◆ Consigna escrita A
Traduce al inglés esta oración del fragmento sobre López Obrador y Trump: "Tan mexicano es el que vive en Tabasco como el perseguido en una redada en Arizona."
◆ Consigna escrita B
Prolonga el fragmento sobre López Obrador y Trump a partir de su última oración.

◆ Fragmento
—————

Pienso en al menos dos razones elementales por las que López Obrador debe responder de manera robusta al discurso nativista de Donald Trump. La primera es que, a diferencia de lo que ocurre con cualquier otro país, en Estados Unidos viven al menos 30 millones de personas de origen mexicano, entre ellos 5 millones de indocumentados cuyas vidas se han visto trastornadas por el clima de odio que parte de la Casa Blanca. Cada falacia que espeta Trump sobre México, el crimen en la frontera o el papel de los migrantes en la vida de Estados Unidos sume a la comunidad mexicana —insisto: millones de personas de carne y hueso, miles de los cuales votaron en el 2018— en la zozobra y el desamparo. Permitir que Trump siga agrediendo de manera impune a México y los mexicanos implica una omisión de las responsabilidades elementales de quien ejerce la Presidencia mexicana. Tan mexicano es el que vive en Tabasco como el perseguido en una redada en Arizona. Ambos merecen que su gobierno defienda sus derechos y promueva su respeto. Pretender lo contrario es de una mezquindad inesperada en el nuevo presidente de México.

—————

◆ Datos extraídos
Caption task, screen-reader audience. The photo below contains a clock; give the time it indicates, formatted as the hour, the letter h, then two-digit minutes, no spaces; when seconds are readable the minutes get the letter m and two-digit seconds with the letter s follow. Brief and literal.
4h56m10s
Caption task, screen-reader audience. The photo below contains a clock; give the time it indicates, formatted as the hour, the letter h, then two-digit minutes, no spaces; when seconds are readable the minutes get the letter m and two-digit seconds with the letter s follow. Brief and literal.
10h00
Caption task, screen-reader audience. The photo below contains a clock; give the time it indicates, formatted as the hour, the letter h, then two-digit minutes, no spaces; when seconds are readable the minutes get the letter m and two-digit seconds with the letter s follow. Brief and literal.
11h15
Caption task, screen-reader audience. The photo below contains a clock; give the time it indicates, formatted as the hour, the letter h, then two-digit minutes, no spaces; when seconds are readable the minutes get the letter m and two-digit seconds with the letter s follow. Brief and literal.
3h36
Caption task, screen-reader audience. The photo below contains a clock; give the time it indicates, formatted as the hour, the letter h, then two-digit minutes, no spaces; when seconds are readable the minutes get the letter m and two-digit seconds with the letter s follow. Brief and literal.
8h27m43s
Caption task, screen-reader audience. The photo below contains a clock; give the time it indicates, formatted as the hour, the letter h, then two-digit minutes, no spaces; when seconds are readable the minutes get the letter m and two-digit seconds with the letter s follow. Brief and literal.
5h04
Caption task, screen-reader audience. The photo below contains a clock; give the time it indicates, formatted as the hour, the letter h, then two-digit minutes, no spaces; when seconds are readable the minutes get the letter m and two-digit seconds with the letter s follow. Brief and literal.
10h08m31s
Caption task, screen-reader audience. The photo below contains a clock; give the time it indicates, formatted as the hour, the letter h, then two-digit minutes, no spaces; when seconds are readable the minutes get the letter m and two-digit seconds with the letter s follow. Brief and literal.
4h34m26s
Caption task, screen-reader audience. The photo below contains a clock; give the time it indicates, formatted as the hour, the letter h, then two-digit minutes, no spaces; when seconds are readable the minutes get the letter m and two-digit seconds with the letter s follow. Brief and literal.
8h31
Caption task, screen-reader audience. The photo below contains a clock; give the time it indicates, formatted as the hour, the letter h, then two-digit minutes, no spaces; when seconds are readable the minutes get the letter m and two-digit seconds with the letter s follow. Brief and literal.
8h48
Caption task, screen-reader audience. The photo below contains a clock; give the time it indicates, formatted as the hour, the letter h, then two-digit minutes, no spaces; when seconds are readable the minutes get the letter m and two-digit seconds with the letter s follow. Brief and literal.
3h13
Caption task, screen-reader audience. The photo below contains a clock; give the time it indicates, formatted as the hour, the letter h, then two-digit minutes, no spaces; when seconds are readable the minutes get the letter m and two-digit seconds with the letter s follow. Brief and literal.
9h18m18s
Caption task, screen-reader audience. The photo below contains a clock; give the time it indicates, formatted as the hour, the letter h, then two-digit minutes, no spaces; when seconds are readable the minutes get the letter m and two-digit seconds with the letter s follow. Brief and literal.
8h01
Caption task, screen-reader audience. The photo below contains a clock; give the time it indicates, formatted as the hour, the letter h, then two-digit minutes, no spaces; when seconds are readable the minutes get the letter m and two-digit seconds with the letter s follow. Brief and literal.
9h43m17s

—————

◆ Respuesta correcta A
The one who lives in Tabasco is as Mexican as the one pursued in a raid in Arizona.

◆ Respuesta correcta B
La otra razón que justifica una respuesta a las necedades de Trump tiene que ver con la consecuencias del discurso nativista ya no en la vida de los mexicanos sino en la formación de la opinión pública estadounidense, o al menos entre los votantes republicanos. Sondeos recientes revelan a qué grado Trump ha logrado confundir a un gran número de conservadores. 75% de los republicanos dicen, por ejemplo, que el mayor problema que enfrenta Estados Unidos es la migración indocumentada, un miedo irracional en un país que enfrenta grandísimos retos de desigualdad, violencia de armas de fuego y adicción a las drogas. Una notable mayoría tiene también una mala opinión de México. Por desgracia, ese desprestigio no se queda solo en las palabras. Los crímenes de odio han aumentado de manera constante desde la llegada de Trump a la presidencia. Hace un par de años, en una entrevista, López Obrador sugirió separar las acciones del gobierno de Estados Unidos del sentir del pueblo estadounidense. Si lo sigue pensando, debe acordarse de sus propias palabras y actuar para que la ponzoña nativista no continúe envenenado a buena parte de esa sociedad que convive día con día con millones de mexicanos.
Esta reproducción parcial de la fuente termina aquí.